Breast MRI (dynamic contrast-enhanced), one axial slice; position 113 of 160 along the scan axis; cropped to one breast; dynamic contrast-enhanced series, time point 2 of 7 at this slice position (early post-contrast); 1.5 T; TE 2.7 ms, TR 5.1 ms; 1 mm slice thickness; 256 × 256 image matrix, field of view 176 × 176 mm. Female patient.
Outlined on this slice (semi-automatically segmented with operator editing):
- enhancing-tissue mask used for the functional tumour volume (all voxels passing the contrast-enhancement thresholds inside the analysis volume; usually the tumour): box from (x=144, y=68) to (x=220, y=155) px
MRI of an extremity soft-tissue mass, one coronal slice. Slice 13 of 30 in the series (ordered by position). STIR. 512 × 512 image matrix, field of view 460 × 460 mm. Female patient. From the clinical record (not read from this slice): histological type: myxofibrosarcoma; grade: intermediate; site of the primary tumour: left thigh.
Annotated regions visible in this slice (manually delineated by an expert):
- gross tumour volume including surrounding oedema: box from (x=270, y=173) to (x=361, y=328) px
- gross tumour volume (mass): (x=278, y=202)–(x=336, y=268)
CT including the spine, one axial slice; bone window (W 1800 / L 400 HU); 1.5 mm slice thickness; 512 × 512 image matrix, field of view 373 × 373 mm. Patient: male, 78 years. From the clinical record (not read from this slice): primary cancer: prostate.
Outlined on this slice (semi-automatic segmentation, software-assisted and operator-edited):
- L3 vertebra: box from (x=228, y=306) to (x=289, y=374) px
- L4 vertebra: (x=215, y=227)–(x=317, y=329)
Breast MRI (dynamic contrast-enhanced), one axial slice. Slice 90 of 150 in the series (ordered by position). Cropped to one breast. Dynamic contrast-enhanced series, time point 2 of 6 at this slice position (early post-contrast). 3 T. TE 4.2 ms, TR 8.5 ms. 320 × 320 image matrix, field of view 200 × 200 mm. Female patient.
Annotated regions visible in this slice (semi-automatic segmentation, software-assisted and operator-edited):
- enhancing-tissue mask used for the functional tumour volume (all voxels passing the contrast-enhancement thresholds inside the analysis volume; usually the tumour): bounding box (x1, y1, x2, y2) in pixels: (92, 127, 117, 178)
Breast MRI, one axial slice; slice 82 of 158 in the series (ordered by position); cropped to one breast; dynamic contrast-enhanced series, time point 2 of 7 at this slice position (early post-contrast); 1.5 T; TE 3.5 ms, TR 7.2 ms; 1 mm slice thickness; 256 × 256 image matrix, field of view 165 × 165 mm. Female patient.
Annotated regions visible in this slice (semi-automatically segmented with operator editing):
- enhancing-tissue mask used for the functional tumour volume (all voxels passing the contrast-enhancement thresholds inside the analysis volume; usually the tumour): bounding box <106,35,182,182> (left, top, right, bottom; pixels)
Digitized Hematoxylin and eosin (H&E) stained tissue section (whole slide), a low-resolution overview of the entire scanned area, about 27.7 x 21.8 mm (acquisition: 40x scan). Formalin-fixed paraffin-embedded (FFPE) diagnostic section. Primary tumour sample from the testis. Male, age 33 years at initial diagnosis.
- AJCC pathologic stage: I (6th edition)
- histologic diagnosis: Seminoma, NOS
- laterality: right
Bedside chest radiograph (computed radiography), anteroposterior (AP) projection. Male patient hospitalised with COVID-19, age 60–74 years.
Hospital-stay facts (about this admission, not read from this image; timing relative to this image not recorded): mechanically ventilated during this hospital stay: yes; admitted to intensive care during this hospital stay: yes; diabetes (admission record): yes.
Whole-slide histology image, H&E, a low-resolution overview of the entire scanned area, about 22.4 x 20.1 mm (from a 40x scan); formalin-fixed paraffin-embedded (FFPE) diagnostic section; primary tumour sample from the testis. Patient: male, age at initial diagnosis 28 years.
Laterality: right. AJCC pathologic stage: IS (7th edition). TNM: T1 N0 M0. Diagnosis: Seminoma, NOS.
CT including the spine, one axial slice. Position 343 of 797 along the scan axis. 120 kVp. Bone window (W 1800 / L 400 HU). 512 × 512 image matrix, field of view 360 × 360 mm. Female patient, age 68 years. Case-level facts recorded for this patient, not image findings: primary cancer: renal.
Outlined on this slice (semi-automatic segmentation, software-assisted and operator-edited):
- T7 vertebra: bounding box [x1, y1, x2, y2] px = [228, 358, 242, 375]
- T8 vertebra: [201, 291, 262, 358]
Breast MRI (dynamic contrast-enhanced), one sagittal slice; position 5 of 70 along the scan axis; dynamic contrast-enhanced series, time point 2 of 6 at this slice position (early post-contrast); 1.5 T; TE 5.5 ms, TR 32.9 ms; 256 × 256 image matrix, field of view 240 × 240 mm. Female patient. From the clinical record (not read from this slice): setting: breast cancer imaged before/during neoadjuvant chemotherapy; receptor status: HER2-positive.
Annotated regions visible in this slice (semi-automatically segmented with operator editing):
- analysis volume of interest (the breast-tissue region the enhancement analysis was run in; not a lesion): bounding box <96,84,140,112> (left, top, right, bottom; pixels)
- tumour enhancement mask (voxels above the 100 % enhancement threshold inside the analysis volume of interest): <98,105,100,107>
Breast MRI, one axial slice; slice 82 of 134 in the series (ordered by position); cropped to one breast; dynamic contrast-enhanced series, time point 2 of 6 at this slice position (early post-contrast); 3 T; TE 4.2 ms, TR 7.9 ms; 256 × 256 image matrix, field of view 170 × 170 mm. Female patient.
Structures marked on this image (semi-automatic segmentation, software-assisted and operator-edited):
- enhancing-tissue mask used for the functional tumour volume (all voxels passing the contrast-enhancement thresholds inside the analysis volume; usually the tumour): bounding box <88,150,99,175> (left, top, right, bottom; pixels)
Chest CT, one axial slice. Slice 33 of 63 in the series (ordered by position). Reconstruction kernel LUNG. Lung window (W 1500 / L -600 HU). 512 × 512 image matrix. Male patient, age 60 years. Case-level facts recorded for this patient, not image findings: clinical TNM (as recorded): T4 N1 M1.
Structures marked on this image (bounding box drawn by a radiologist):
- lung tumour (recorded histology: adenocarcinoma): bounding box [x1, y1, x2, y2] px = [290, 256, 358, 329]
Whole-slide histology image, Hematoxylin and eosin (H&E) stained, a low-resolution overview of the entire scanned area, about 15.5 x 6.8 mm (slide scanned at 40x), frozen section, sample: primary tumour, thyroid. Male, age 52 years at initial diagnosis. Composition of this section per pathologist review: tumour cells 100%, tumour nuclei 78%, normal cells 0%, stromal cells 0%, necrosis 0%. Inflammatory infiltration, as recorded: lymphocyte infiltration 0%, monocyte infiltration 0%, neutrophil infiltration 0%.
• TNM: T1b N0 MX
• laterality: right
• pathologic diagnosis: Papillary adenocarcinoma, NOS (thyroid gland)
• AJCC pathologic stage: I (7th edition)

* WHAT YOU WILL DO *
Restate every entry exactly. Leave nothing out.

* YOUR RESPONSE *
Breast MRI (dynamic contrast-enhanced), one axial slice; position 113 of 160 along the scan axis; cropped to one breast; dynamic contrast-enhanced series, time point 2 of 7 at this slice position (early post-contrast); 1.5 T; TE 2.7 ms, TR 5.1 ms; 1 mm slice thickness; 256 × 256 image matrix, field of view 176 × 176 mm. Female patient.
Outlined on this slice (semi-automatically segmented with operator editing):
- enhancing-tissue mask used for the functional tumour volume (all voxels passing the contrast-enhancement thresholds inside the analysis volume; usually the tumour): box from (x=144, y=68) to (x=220, y=155) px
MRI of an extremity soft-tissue mass, one coronal slice. Slice 13 of 30 in the series (ordered by position). STIR. 512 × 512 image matrix, field of view 460 × 460 mm. Female patient. From the clinical record (not read from this slice): histological type: myxofibrosarcoma; grade: intermediate; site of the primary tumour: left thigh.
Annotated regions visible in this slice (manually delineated by an expert):
- gross tumour volume including surrounding oedema: box from (x=270, y=173) to (x=361, y=328) px
- gross tumour volume (mass): (x=278, y=202)–(x=336, y=268)
CT including the spine, one axial slice; bone window (W 1800 / L 400 HU); 1.5 mm slice thickness; 512 × 512 image matrix, field of view 373 × 373 mm. Patient: male, 78 years. From the clinical record (not read from this slice): primary cancer: prostate.
Outlined on this slice (semi-automatic segmentation, software-assisted and operator-edited):
- L3 vertebra: box from (x=228, y=306) to (x=289, y=374) px
- L4 vertebra: (x=215, y=227)–(x=317, y=329)
Breast MRI (dynamic contrast-enhanced), one axial slice. Slice 90 of 150 in the series (ordered by position). Cropped to one breast. Dynamic contrast-enhanced series, time point 2 of 6 at this slice position (early post-contrast). 3 T. TE 4.2 ms, TR 8.5 ms. 320 × 320 image matrix, field of view 200 × 200 mm. Female patient.
Annotated regions visible in this slice (semi-automatic segmentation, software-assisted and operator-edited):
- enhancing-tissue mask used for the functional tumour volume (all voxels passing the contrast-enhancement thresholds inside the analysis volume; usually the tumour): bounding box (x1, y1, x2, y2) in pixels: (92, 127, 117, 178)
Breast MRI, one axial slice; slice 82 of 158 in the series (ordered by position); cropped to one breast; dynamic contrast-enhanced series, time point 2 of 7 at this slice position (early post-contrast); 1.5 T; TE 3.5 ms, TR 7.2 ms; 1 mm slice thickness; 256 × 256 image matrix, field of view 165 × 165 mm. Female patient.
Annotated regions visible in this slice (semi-automatically segmented with operator editing):
- enhancing-tissue mask used for the functional tumour volume (all voxels passing the contrast-enhancement thresholds inside the analysis volume; usually the tumour): bounding box <106,35,182,182> (left, top, right, bottom; pixels)
Digitized Hematoxylin and eosin (H&E) stained tissue section (whole slide), a low-resolution overview of the entire scanned area, about 27.7 x 21.8 mm (acquisition: 40x scan). Formalin-fixed paraffin-embedded (FFPE) diagnostic section. Primary tumour sample from the testis. Male, age 33 years at initial diagnosis.
- AJCC pathologic stage: I (6th edition)
- histologic diagnosis: Seminoma, NOS
- laterality: right
Bedside chest radiograph (computed radiography), anteroposterior (AP) projection. Male patient hospitalised with COVID-19, age 60–74 years.
Hospital-stay facts (about this admission, not read from this image; timing relative to this image not recorded): mechanically ventilated during this hospital stay: yes; admitted to intensive care during this hospital stay: yes; diabetes (admission record): yes.
Whole-slide histology image, H&E, a low-resolution overview of the entire scanned area, about 22.4 x 20.1 mm (from a 40x scan); formalin-fixed paraffin-embedded (FFPE) diagnostic section; primary tumour sample from the testis. Patient: male, age at initial diagnosis 28 years.
Laterality: right. AJCC pathologic stage: IS (7th edition). TNM: T1 N0 M0. Diagnosis: Seminoma, NOS.
CT including the spine, one axial slice. Position 343 of 797 along the scan axis. 120 kVp. Bone window (W 1800 / L 400 HU). 512 × 512 image matrix, field of view 360 × 360 mm. Female patient, age 68 years. Case-level facts recorded for this patient, not image findings: primary cancer: renal.
Outlined on this slice (semi-automatic segmentation, software-assisted and operator-edited):
- T7 vertebra: bounding box [x1, y1, x2, y2] px = [228, 358, 242, 375]
- T8 vertebra: [201, 291, 262, 358]
Breast MRI (dynamic contrast-enhanced), one sagittal slice; position 5 of 70 along the scan axis; dynamic contrast-enhanced series, time point 2 of 6 at this slice position (early post-contrast); 1.5 T; TE 5.5 ms, TR 32.9 ms; 256 × 256 image matrix, field of view 240 × 240 mm. Female patient. From the clinical record (not read from this slice): setting: breast cancer imaged before/during neoadjuvant chemotherapy; receptor status: HER2-positive.
Annotated regions visible in this slice (semi-automatically segmented with operator editing):
- analysis volume of interest (the breast-tissue region the enhancement analysis was run in; not a lesion): bounding box <96,84,140,112> (left, top, right, bottom; pixels)
- tumour enhancement mask (voxels above the 100 % enhancement threshold inside the analysis volume of interest): <98,105,100,107>
Breast MRI, one axial slice; slice 82 of 134 in the series (ordered by position); cropped to one breast; dynamic contrast-enhanced series, time point 2 of 6 at this slice position (early post-contrast); 3 T; TE 4.2 ms, TR 7.9 ms; 256 × 256 image matrix, field of view 170 × 170 mm. Female patient.
Structures marked on this image (semi-automatic segmentation, software-assisted and operator-edited):
- enhancing-tissue mask used for the functional tumour volume (all voxels passing the contrast-enhancement thresholds inside the analysis volume; usually the tumour): bounding box <88,150,99,175> (left, top, right, bottom; pixels)
Chest CT, one axial slice. Slice 33 of 63 in the series (ordered by position). Reconstruction kernel LUNG. Lung window (W 1500 / L -600 HU). 512 × 512 image matrix. Male patient, age 60 years. Case-level facts recorded for this patient, not image findings: clinical TNM (as recorded): T4 N1 M1.
Structures marked on this image (bounding box drawn by a radiologist):
- lung tumour (recorded histology: adenocarcinoma): bounding box [x1, y1, x2, y2] px = [290, 256, 358, 329]
Whole-slide histology image, Hematoxylin and eosin (H&E) stained, a low-resolution overview of the entire scanned area, about 15.5 x 6.8 mm (slide scanned at 40x), frozen section, sample: primary tumour, thyroid. Male, age 52 years at initial diagnosis. Composition of this section per pathologist review: tumour cells 100%, tumour nuclei 78%, normal cells 0%, stromal cells 0%, necrosis 0%. Inflammatory infiltration, as recorded: lymphocyte infiltration 0%, monocyte infiltration 0%, neutrophil infiltration 0%.
• TNM: T1b N0 MX
• laterality: right
• pathologic diagnosis: Papillary adenocarcinoma, NOS (thyroid gland)
• AJCC pathologic stage: I (7th edition)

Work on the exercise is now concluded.